Se ocorre a alguém pensar que as propostas da Oxfam Intermón são utópicas, a organização lembra que “esta perigosa tendência” é reversível e que existem exemplos disso. Foi o caso, lembra, dos Estados Unidos ou Europa depois da II Guerra Mundial, quando o crescimento econômico se compatibilizou com a redução da desigualdade, ou o caso da América Latina, onde a desigualdade diminuiu “significativamente durante a última década graças a uma fiscalização mais progressiva, os serviços públicos, a proteção oficial e o emprego digno”.

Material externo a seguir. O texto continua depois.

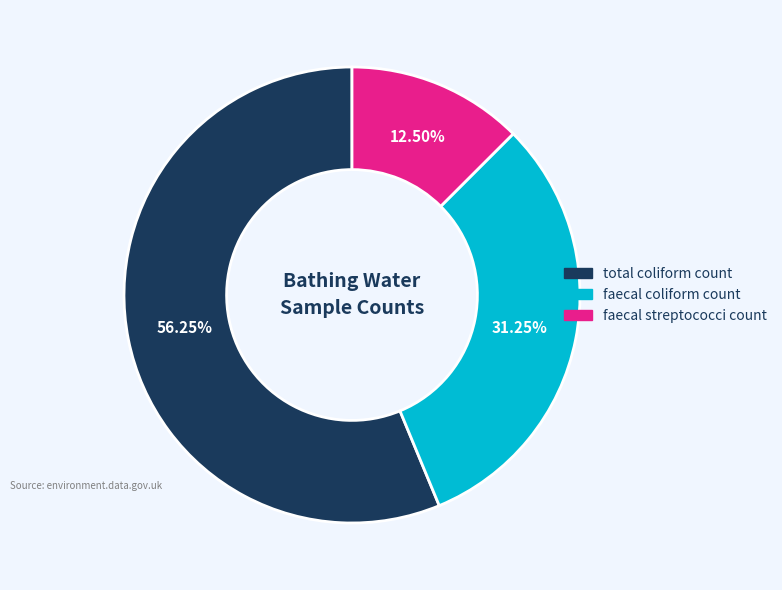

Do faecal coliform count and faecal streptococci count together represent more than half of the pie?

No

O relatório também contempla exemplos de concentração em países em desenvolvimento e alude à superminoritaria elite indiana, milionários que em boa parte forjaram suas fortunas em setores cujos benefícios dependem do acesso aos serviços básicos; ao poder das elites no Paquistão e sua influência na manipulação legal; à desigualdade na África, apesar da abundância de recursos, ou à chamada “rede mundial de segredos bancários”, que não é nada mais do que a formação dos paraísos fiscais
O que a OIT registrou ainda é que os esforços de redução da pobreza foram afetados pela crise. Em média, o número de pessoas que ganhavam menos de US$ 2 por dia caía em média 12% ao ano. Em 2013, a redução foi de apenas 2,7%.
Enquanto a luta contra a pobreza perde força, dados da Oxfam mostram que a disparidade social no planeta ganhou força desde 2008, quando a crise mundial afetou em especial as classes médias. Hoje, as 85 maiores fortunas do mundo somam US$ 1,7 trilhão, a mesma renda de metade da população. O grupo de 1% mais rico tem renda 65 vezes superior aos 50% mais pobres. 70% da população vive hoje em países onde a desigualdade aumentou nos últimos 30 anos. "As elites globais estão mais ricas e a maioria da população mundial está excluída", diz o informe.
Cerca de 10% da população mundial controla 86% dos ativos do planeta. Os 70% mais pobres controlam apenas 3%. Nos EUA, 95% do crescimento gerado após a crise de 2008 ficou nas mãos de 1% da população. Os dez mais ricos da Europa mantêm fortunas equivalentes a todos os pacotes de resgate aos países da região entre 2008 e 2010 - cerca de 200 bilhões.
No que se refere ao Brasil, a Oxfam aponta para o "significativo sucesso" em reduzir as desigualdades graças a investimentos públicos e aumento de salário mínimo em mais de 50% desde 2003. Ainda assim, o Brasil é a economia onde a renda dos pais mais determina o sucesso dos filhos. A Dinamarca e Suécia estão no lado oposto da tabela.
Para Winnie Byanyima, diretora da Oxfam, o controle da economia mundial por um pequeno grupo não ocorreu por acaso. "A concentração de renda aconteceu por um processo em que a elite levou o processo político a desenhar regras no sistema econômico que a favorecessem."